[Scene geometry reasoning data]

* * *

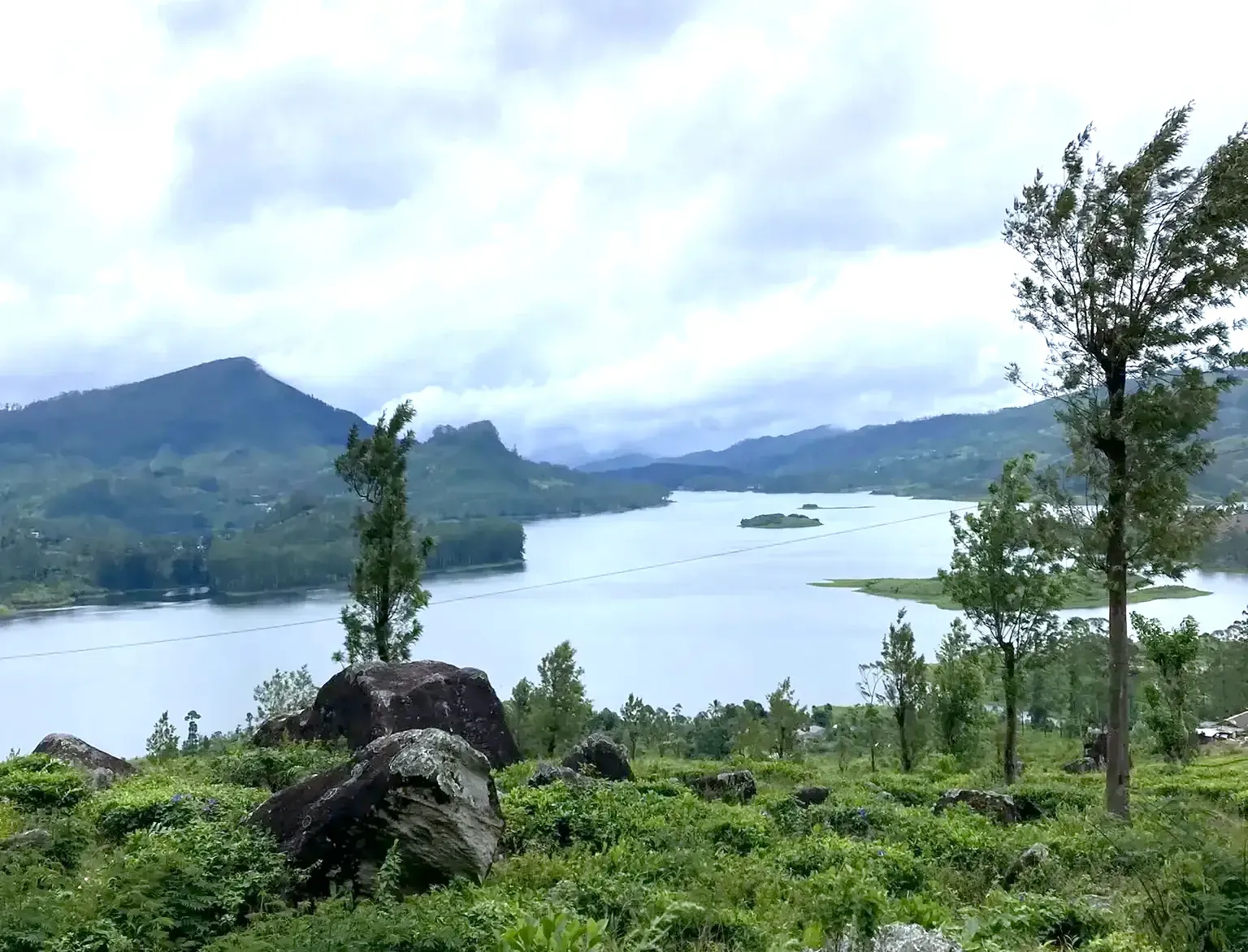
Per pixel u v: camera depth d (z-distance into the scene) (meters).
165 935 7.65
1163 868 8.84
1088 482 17.05
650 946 7.70
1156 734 35.19
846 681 110.12
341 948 6.98
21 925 7.48
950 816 16.12
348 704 21.88
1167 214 15.95
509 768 20.55
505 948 6.79
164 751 31.61
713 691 108.19
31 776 15.34
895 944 7.29
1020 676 25.06
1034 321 17.03
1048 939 8.07
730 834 13.69
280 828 10.02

* * *

Transcribe exactly, starting at the line with "713 691 108.19" and continuing through the last line of the data above; leave out all earlier lines.

713 691 108.19
31 776 15.34
895 944 7.29
1020 676 25.06
1034 321 17.03
1048 939 8.07
730 834 13.69
280 828 10.02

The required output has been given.